EFFECTS OF ATRIAL-NATRIURETIC-PEPTIDE ON SYSTEMIC AND RENAL HEMODYNAMICS AND RENAL EXCRETORY FUNCTION IN PATIENTS WITH CHRONIC-RENAL-FAILURE

We examined the effects of 60 min alpha-hANP infusion (24 ng/min/kg) on glomerular filtration rate (GFR), renal blood flow (RBF), cardiac index (CI) and blood pressure (BP) in 8 patients with chronic renal failure (CRF) with GFR ranging from 18 to 80 ml/min/1.73 m2 and in 8 control (C) subjects with normal renal function. Basal plasma levels of ANP and cGMP were elevated in CRF (ANP: 60.6 +/- 9.1 vs 13.6 +/- 1.9 pmol/l, p < 0.05; cGMP: 14.3 +/- 2.9 vs 6.6 +/- 1.1 pmol/ml, p < 0.05).
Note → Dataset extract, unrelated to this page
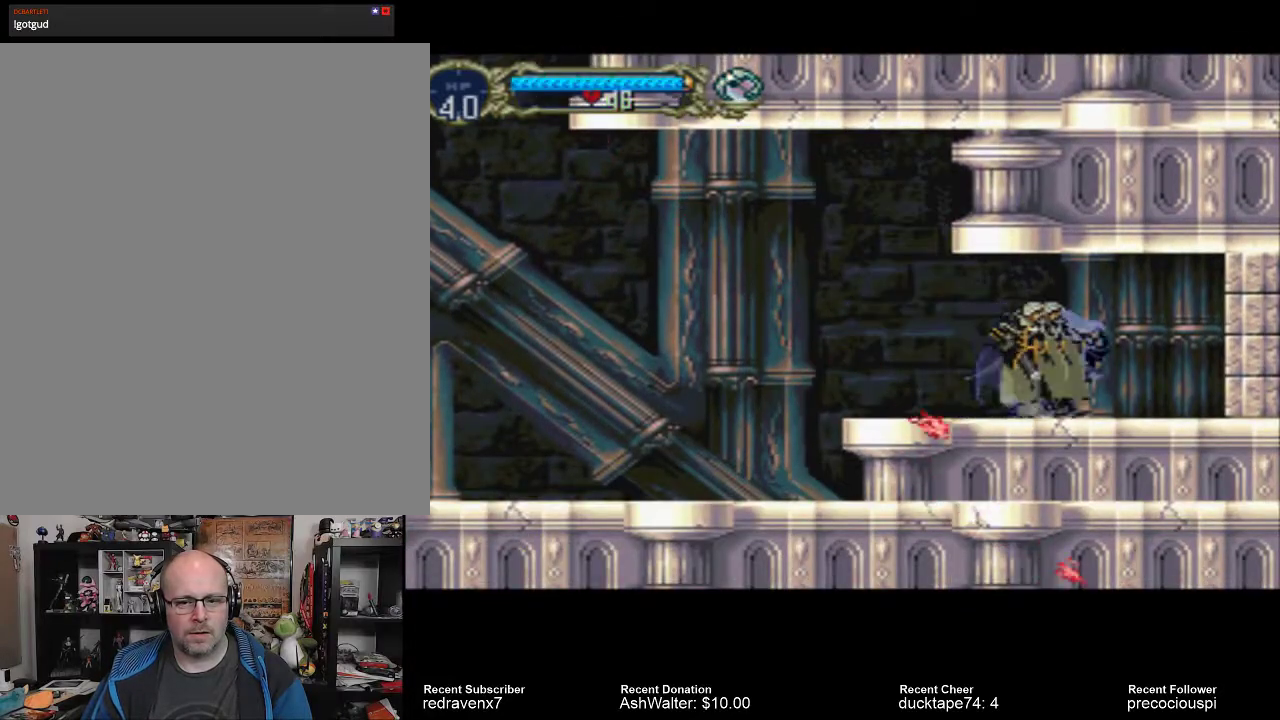
{"buttons": [], "left_stick": "center", "right_stick": "center", "events": []}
During ANP infusion, peak levels of cGMP were higher in CRF than in C (27.5 +/- 3.2 vs. 17.3 +/- 1.3 pmol/ml, p < 0.05). During ANP infusion, GFR increased in CRF by 70.7 +/- 4.2% from 34.5 +/- 6.8 to 57.4 +/- 9.9 ml/min/1.73 m2 (p < 0.001) as compared to 16.2 +/- 1.4% in C (p < 0.001 vs CRF). RBF increased in CRF by 43.6 +/- 6.4% and in C by 3.1 +/- 1.2% (p < 0.01). Basal urinary sodium excretion (U(Na)V) was slightly lower in CRF than in C but rose to the same level in both groups during ANP infusion. In CRF, as opposed to C, U(Na)V remained elevated above baseline after the end of the infusion. The effect of ANP on fractional sodium excretion (FE(Na)), however, was more pronounced in C. Basal FE(Na) was higher in CRF (12.8 +/- 2.5% vs 2.4 +/- 1.5% in C, p < 0.001), FE(Na) remained elevated at 180% over baseline in C sixty minutes after cessation of ANP infusion, while it had returned to baseline in CRF. During ANP infusion, CI increased in CRF after 30 min from 2.91 +/- 0.08 to 3.12 +/- 0.09 l/min/m2 (p < 0.001) and in C from 3.20 +/- 0.11 to 3.39 +/- 0.13 l/min/m2 (p < 0.05). Mean arterial BP was higher in CRF and its decrease was greater than in C (21.1 +/- 2.7% vs 9.1 +/- 1.0%, p < 0.001). In patients with CRF GFR, RPF, and CI remained significantly elevated and BP was still significantly decreased 60 min after ANP infusion. Total peripheral vascular resistance (TPR) was elevated in CRF and declined during ANP infusion in both CRF and C. The decline of TPR was sustained and more pronounced in CRF than in C. Renal vascular resistance (RVR) was high in CRF and dropped by nearly 50% during ANP infusion, whereas only a moderate decline in RVR during ANP application was observed in C. Thus, exogenous ANP had greater and prolonged effects on systemic hemodynamics and renal function in CRF than in C. They may be due to higher levels of ANP following ANP infusion and appear to be mediated by a more sustained formation of the second messenger cGMP.